Education Minister Naftali Bennett proposed that Israel attack tunnels that are being dug by Hamas from Gaza to Israel. Bennett made the proposal at a security cabinet meeting over the past few weeks.
A senior Israeli official with knowledge of the details of that meeting, but who asked not to be named due to the sensitivity of the issue, said that both Prime Minister Benjamin Netanyahu and Defense Minister Moshe Ya’alon rejected the idea.
Channel 2 journalist Amit Segal first reported Bennett’s proposal last night.
The senior official told Haaretz that Bennett was a lone voice in that meeting; not one minister supported his position. “It’s not even sure that Bennett himself believed in the idea he raised at the meeting,” the official said, adding that in recent meetings of the security cabinet about the tunnels, representatives of the Israel Defense Forces and the Shin Bet security service registered their opposition to a direct attack on the tunnels initiated by Israel at this time.
The prime minister’s bureau responded sharply to the fact that the matter had been made public and criticized Bennett. “We do not discuss meetings of the security cabinet in general and operational plans of the IDF in particular,” a statement from the bureau said. “All the ministers should show responsibility and not try to rustle up votes in superficial political background briefings, which do not reflect the deep and responsible discussions in the cabinet."

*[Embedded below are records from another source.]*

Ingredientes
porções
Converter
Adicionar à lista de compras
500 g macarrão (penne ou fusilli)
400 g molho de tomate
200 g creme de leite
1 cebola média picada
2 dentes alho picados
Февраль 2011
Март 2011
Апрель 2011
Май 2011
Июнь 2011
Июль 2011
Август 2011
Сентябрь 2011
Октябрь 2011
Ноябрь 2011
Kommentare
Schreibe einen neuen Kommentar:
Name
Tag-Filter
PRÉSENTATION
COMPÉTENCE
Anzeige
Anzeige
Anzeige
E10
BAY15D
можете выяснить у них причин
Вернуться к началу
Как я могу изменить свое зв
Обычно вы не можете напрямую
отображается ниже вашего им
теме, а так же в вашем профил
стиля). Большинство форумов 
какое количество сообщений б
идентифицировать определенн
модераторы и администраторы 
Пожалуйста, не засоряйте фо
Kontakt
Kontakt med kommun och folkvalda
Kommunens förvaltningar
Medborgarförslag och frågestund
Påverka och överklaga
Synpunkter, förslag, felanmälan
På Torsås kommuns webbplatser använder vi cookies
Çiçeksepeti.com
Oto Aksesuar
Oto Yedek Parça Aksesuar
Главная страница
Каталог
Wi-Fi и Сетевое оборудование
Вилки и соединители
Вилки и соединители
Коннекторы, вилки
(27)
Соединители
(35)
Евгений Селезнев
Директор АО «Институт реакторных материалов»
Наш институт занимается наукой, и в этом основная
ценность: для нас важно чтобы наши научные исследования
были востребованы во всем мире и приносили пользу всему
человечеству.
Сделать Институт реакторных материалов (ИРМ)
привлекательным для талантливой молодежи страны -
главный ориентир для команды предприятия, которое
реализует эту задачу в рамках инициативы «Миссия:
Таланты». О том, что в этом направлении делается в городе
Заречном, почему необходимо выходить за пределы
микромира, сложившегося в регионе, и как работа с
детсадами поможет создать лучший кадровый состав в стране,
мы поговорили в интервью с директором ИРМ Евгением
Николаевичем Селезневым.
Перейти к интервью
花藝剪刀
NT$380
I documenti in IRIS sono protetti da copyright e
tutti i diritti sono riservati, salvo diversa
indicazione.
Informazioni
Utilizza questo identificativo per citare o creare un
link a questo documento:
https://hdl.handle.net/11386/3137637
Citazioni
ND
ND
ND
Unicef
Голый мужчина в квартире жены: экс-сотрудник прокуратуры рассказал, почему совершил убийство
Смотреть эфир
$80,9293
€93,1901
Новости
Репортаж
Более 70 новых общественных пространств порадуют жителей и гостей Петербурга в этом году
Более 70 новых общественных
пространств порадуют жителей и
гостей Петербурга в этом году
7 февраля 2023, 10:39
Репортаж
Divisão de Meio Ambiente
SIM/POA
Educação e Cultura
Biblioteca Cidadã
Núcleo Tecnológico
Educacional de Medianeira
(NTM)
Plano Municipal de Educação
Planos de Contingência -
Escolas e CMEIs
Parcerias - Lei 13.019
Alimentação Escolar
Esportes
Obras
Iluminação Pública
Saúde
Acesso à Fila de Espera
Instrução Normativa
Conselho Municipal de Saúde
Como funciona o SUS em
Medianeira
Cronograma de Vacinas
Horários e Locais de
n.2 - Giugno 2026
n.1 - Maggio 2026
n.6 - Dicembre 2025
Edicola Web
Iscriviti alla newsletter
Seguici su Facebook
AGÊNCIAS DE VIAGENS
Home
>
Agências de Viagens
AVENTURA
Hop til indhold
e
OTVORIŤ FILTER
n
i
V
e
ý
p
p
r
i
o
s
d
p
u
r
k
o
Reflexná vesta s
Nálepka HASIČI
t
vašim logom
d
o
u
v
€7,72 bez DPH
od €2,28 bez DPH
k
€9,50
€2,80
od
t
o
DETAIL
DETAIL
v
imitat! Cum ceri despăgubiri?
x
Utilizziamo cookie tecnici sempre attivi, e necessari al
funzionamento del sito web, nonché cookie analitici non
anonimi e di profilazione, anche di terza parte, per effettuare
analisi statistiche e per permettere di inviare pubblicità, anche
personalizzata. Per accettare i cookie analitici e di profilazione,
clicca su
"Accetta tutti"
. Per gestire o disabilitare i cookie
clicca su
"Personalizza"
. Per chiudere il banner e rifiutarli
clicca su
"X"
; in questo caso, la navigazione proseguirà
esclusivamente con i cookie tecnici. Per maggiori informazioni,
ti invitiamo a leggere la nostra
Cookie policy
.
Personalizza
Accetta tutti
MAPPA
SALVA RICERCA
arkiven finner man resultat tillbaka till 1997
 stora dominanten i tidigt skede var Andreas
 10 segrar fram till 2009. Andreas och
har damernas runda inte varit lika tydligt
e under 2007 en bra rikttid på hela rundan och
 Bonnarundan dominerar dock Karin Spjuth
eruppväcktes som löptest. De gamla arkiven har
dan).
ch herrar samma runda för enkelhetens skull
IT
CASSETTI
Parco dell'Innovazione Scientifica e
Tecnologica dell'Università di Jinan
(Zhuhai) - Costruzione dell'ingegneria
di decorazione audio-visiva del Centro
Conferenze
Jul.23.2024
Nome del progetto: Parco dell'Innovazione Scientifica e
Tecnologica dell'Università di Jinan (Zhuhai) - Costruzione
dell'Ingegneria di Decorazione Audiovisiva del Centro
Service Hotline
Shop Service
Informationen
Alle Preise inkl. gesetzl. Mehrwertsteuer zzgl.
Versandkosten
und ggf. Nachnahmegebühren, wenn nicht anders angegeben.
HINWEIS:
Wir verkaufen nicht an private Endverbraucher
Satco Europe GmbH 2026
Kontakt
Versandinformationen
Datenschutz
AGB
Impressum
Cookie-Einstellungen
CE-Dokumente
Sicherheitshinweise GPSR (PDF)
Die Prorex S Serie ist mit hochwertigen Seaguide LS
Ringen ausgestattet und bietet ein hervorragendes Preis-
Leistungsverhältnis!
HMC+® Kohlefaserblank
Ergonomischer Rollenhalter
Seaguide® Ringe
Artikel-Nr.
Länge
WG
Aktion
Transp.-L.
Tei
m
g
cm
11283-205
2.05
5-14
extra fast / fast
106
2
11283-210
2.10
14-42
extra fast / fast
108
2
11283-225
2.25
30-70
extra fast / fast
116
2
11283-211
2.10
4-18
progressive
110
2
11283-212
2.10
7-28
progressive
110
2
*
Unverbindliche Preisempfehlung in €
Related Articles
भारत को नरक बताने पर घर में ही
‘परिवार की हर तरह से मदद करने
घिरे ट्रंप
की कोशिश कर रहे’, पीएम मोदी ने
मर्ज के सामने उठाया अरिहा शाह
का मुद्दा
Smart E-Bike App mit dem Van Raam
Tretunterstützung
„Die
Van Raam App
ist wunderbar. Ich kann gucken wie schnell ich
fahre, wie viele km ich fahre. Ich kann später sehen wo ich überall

The aggressive response by Netanyahu’s bureau against Bennett follows Bennett’s criticism a few weeks ago of Netanyahu and Ya’alon, when in a speech at the conference of the Institute for National Security Studies he accused them of “stagnated thinking” on diplomatic and security matters.
Officials close to Ya'alon said that cabinet ministers must stop making "childish, uninhibited and irresponsible remarks, while deceiving the cheating the public. This phenomenon of ministers willing to drag the country to war out of cynical political motives, simply jeopardizes Israel's security. If we are required to go to war, we will, but war isn't child's play and not something to trade for votes, or for making headlines with vapid slogans. We're dealing with human lives. The activities against the tunnels are comprehensive, and include the best of our troops and technology. This madness must stop."
About a week ago in an interview on Israel Radio, Ya’alon hinted at a dispute in the cabinet regarding the Hamas tunnels. "Let's leave these discussion to behind closed doors," he said. "It might be suggested now to go and attack the 100,000 Hezbollah rockets in the north, or the hundreds of missiles that Iran is aiming at us. On this matter one must show good judgment and responsibility.”
Last week, the state comptroller submitted a draft report on the threat posed by tunnels from the Gaza Strip into Israel, which found deficiencies and gaps, some described as serious, in the country's preparedness.
The draft, submitted prior to completion of his full report on 2014's Operation Protective Edge in Gaza, was prompted by the "apparent urgency of the tunnel issue on all fronts." The comptroller’s office regards the draft’s findings and conclusions as being a wake-up call for the political and defense echelons.